Um engenheiro florestal senegalês, de seu nome, Baba Dioum, disse em 1968: «No fim conservaremos apenas o que amamos; amaremos apenas o que compreendemos; e compreenderemos apenas o que nos ensinam». No fundo, o problema a montante está na educação. A nossa relação com o clima é muito uma questão ética e estética. O valor da paisagem deve começar a ser ensinado nas escolas. É preciso interiorizar o inestimável valor de certas coisas. Só assim se conseguirá modificar comportamentos e, deste modo, trilhar caminhos rumo à solução. Estou em crer que o esforço valerá a pena.

Para finalizar, uma pergunta sobre a forma como a ciência tem resistido aos boatos e a algumas campanhas, especialmente disseminadas nas redes sociais. Tem a receita para derrotar os negacionistas?

Acredito que sempre houve negacionistas e adeptos das teorias da conspiração, a diferença é que no passado não desfrutavam de tanta visibilidade por não existirem redes sociais. Mas, se me permite, deixe-me dizer o seguinte: os cientistas também estão a colher os ventos que semearam, porque dinamizaram uma crença desmesurada na ciência.
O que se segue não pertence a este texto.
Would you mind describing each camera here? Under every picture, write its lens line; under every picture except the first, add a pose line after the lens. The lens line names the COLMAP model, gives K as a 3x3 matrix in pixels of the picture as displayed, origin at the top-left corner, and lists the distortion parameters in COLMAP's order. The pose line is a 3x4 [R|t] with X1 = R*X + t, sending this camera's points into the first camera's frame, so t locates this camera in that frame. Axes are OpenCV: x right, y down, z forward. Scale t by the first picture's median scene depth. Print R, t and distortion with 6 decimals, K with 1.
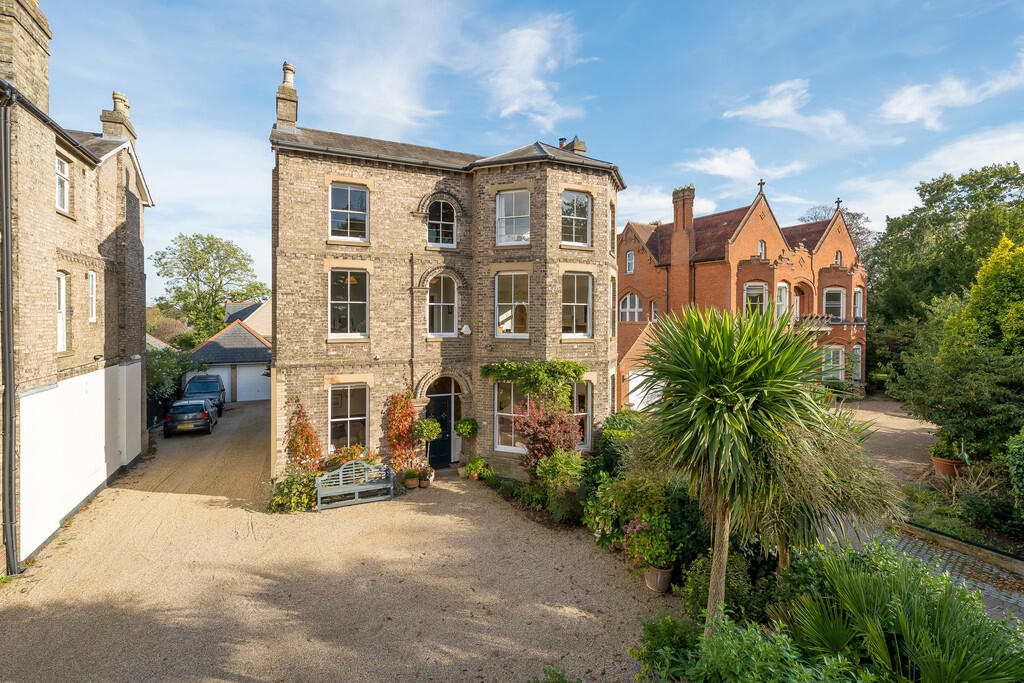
lens RADIAL K [[477.8, 0, 514.6], [0, 477.8, 332.3], [0, 0, 1]] dist [0.004720, -0.000340]
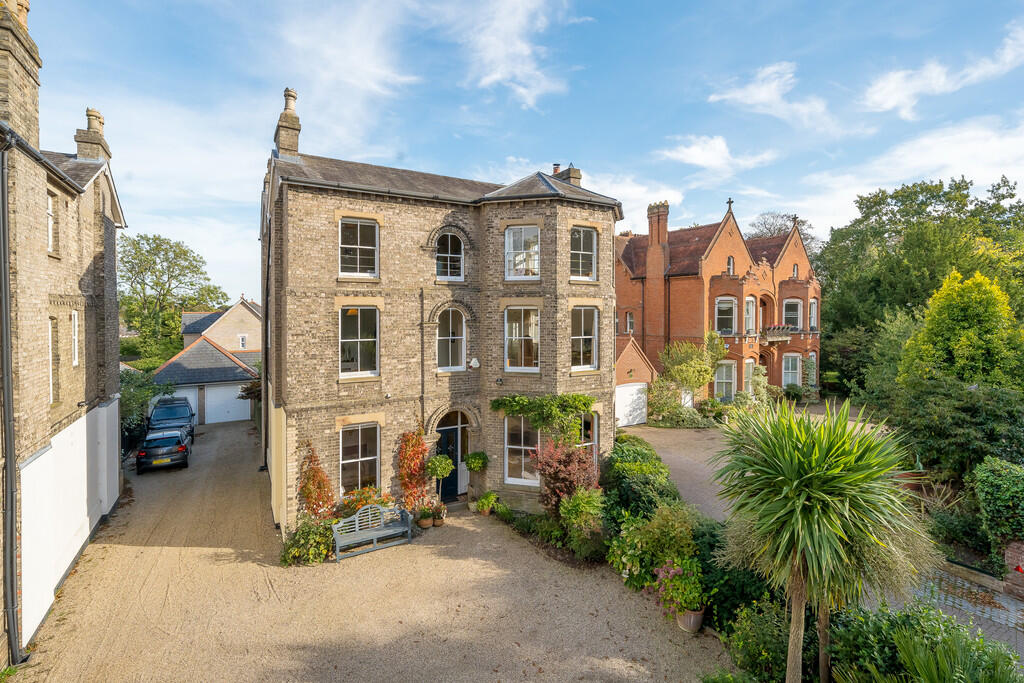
lens RADIAL K [[477.8, 0, 533.8], [0, 477.8, 337.5], [0, 0, 1]] dist [0.004720, -0.000340]
pose [[0.994457, -0.004198, 0.105056, -0.091401], [0.003764, 0.999984, 0.004327, -0.068393], [-0.105072, -0.003908, 0.994457, -0.006585]]
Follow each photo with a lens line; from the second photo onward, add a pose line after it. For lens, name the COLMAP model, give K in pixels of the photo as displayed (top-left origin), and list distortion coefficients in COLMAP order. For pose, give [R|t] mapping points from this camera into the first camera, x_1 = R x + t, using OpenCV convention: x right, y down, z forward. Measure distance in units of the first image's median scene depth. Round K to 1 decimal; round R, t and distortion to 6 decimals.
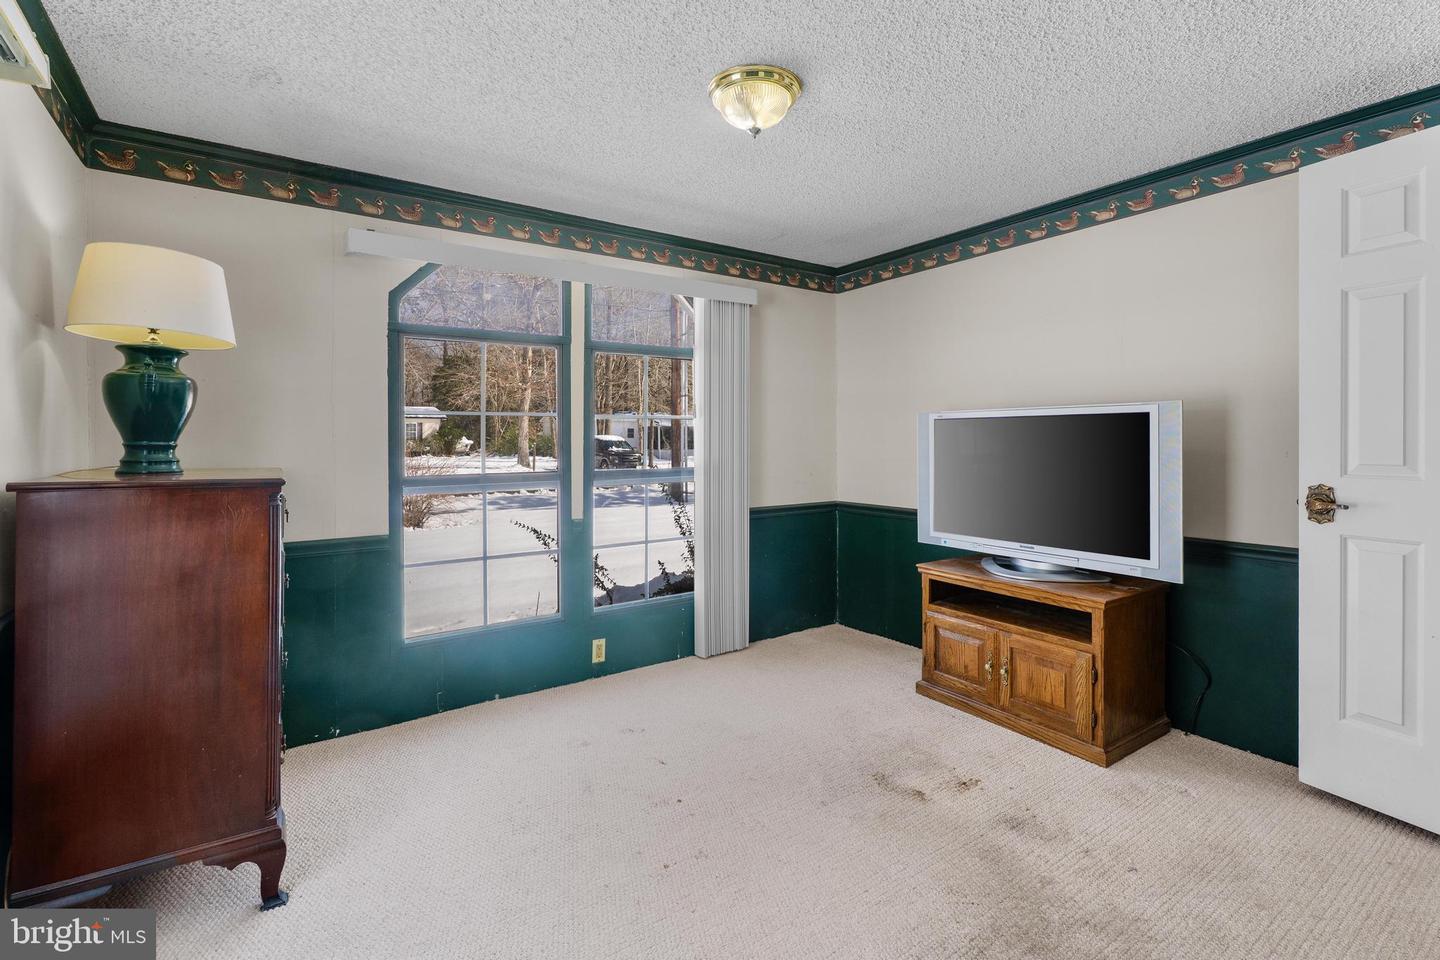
lens RADIAL K [[656.9, 0, 722.6], [0, 656.9, 444.5], [0, 0, 1]] dist [0.003387, 0.000540]
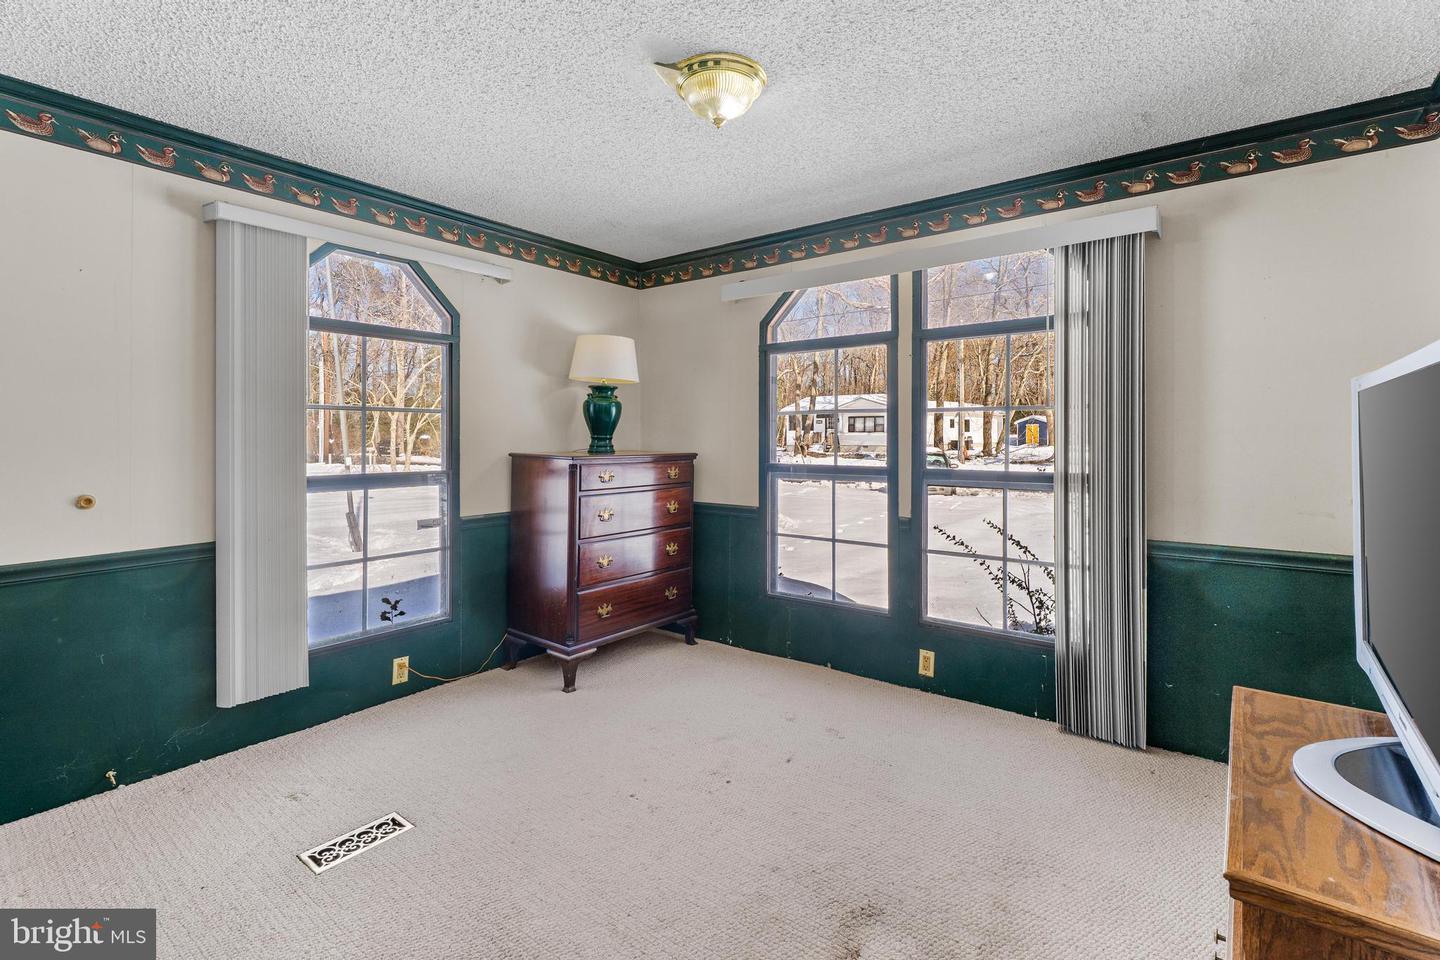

Começou no século XIX com o positivismo e teve o seu auge no princípio do século XX, quando a ciência achou que podia substituir-se a tudo o resto. E deu a asneira que deu. Aconteceu uma crise científica grande, com a teoria da relatividade a destruir a mecânica de Newton. E os próprios conflitos mundiais tiveram na origem ideologias de base científica. Isto é uma questão. O segundo tema que se coloca é que o ser humano tem muita dificuldade em resolver problemas que não são lineares. E os problemas relacionados com o clima, muitas vezes, têm soluções que não são de todo aquelas que a nossa intuição apontava.  O que torna a ciência mais hermética. O cientista tem de ser humilde. Provavelmente o que estou a dizer agora, amanhã já não será exatamente assim. Como dizia o escritor Vergílio Ferreira, «uma verdade é um erro à espera de vez.» E esta frase aplica-se, na perfeição, em ciência.  A ciência não é a panaceia para tudo. Mas os seus passos e progressos são lentos e seguros. Confiemos nela.

 

A CARA DA NOTÍCIA

Deteção remota e incêndios florestais

Carlos da Câmara é professor do departamento de engenharia geográfica, geofísica e energia da Faculdade de Ciências da Universidade de Lisboa. São cerca de quatro décadas a lecionar, o que o torna um dos mais experientes docentes e climatologistas portugueses. Investigador no Instituto Dom Luiz, fez o seu doutoramento na universidade norte-americana de Missouri-Columbia sobre os fenómenos de bloqueio e a dinâmica das chamadas ondas planetárias. Foi ainda vice-presidente do antigo Instituto de Meteorologia e Geofísica – atual IPMA – durante cerca de três anos. A deteção remota (monitorização da Terra a partir de satélite) e os incêndios florestais são duas das suas principais áreas de especialização. Tem sido presença assídua nas televisões para explicar a onda de calor que assola boa parte do continente europeu, em consequência de um dos meses de julho mais quentes de que há memória.